At first, it can be hard adjusting to a new office and way of working when you know you're not there for the long-haul. But there are ways of utilising your time to really make the hours count, regardless of the length of your term.
So, if you have recently accepted an offer, or are a few weeks into a placement and are struggling to settle in, keep reading to learn how to use this time efficiently and proactively, and add a new dimension to your CV.
It may seem obvious, but working for a new company throws up great opportunities to network in a safe environment. Look upon the experience as if it's a real-life LinkedIn - just with less profile pictures and endorsements.
You have a distinct opportunity here, as you'll be in an enclosed environment with influential people who have the ability to connect you with companies who may have a need for you.
Remember, you aren't limited to working a role in the department you have been placed in - so don't limit your sights on just one team. The manager in Merchandising may need some help later in the year, and just because you're the administrative assistant for the Marketing team, you're not excluded from moving sides.
It can be intimidating to begin with, but with time you'll grow in confidence. When employees introduce themselves to you, do the same back, and try to treat it as an elevator pitch. Don't down-play anything you have been doing or can do.
It's all too easy to brush off this question with something quick, but take your time, and really give someone the ability to get to know you. You never know who is listening and might need someone just like you.
A temporary contract isn't something you should sit back and relax on. Sometimes, you might have a contract in which you complete the allotted work quicker than anticipated. In these instances, it's easy to drag it out to full term to get some extra money and have an easy ride, but it's better to be upfront and honest and tell your manager when the work is done. Not only will that show efficiency, it lets them see your character, and how you have the company's best interests at heart. For the remaining contract, offer to complete ad-hoc jobs to support the team.
Try not to see a temporary contract as something interim where you can afford to slack because 'it's not forever'. Being proactive will serve you so much more, and help your employer see the potential in keeping you with them full-time.
Push for more
Leading on from the last point, if you are already beginning to leave your mark and a good impression, use that to your advantage. If you have identified a need for something - perhaps some support on a different team, or a suggestion to ease someone's workload when they're struggling - tell your superior.
When you work a temporary contract, you are privy to the inner-workings of a business, and sometimes a fresh eye can see problems that veteran employees cannot.
Pitch this carefully, and not in an arrogant way, but with the intention of actually solving a problem, and it could lead to an extended contract or a position being created for you.
Keep in touch
If, after all your efforts, the temporary contract does come to an end, don't feel defeated. If you are completing seasonal work, there isn't a need for it all year round, so no matter what you do, you can't extend the contract.
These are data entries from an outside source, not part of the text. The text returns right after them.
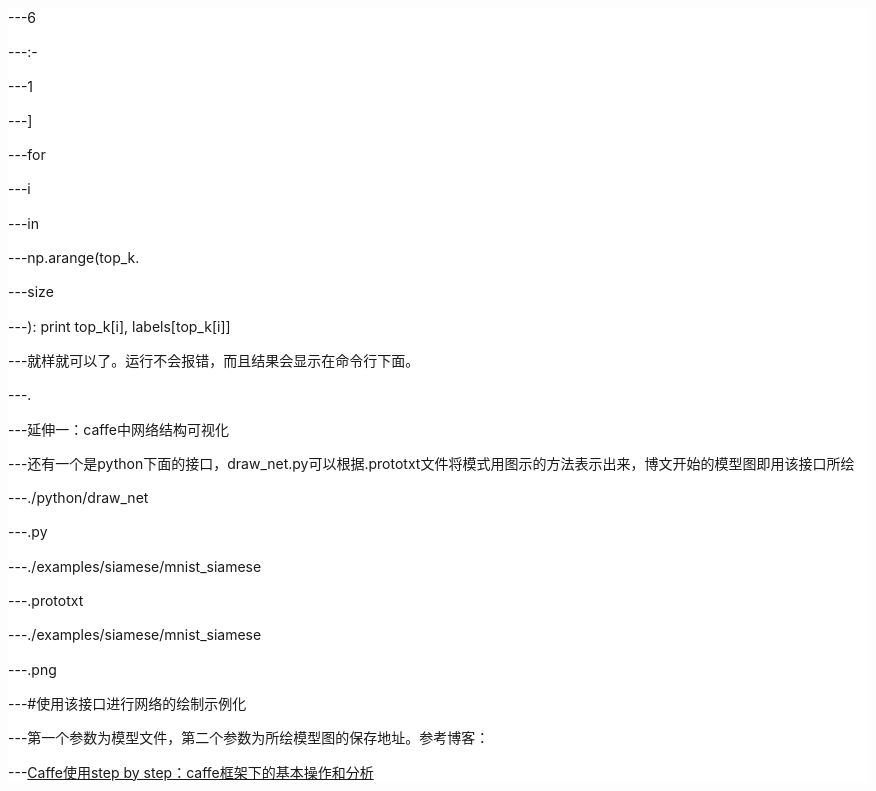 ---6

---:-

---1

---]

---for

---i

---in

---np.arange(top_k.

---size

---):
        print top_k[i], labels[top_k[i]]

---就样就可以了。运行不会报错，而且结果会显示在命令行下面。

---.

---延伸一：caffe中网络结构可视化

---还有一个是python下面的接口，draw_net.py可以根据.prototxt文件将模式用图示的方法表示出来，博文开始的模型图即用该接口所绘

---./python/draw_net

---.py

---./examples/siamese/mnist_siamese

---.prototxt

---./examples/siamese/mnist_siamese

---.png

---\#使用该接口进行网络的绘制示例化

---第一个参数为模型文件，第二个参数为所绘模型图的保存地址。参考博客：

---[Caffe使用step by step：caffe框架下的基本操作和分析](http://www.cnblogs.com/empty16/p/4878164.html)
But what you can do is keep in touch.
Try not to feel awkward about this - it can seem intimidating to reach out to someone, but it needn't. If it is seasonal work, send an email in a few months' time to state your availability, what you've been doing since and outline your interests to come back if they have a need for you.
Remember, it will save them from having to go through an arduous recruitment process, and is ultimately easier to have someone on board who already knows the ropes.
Keep all doors open, and use these tips to really get the most out of your temporary contract.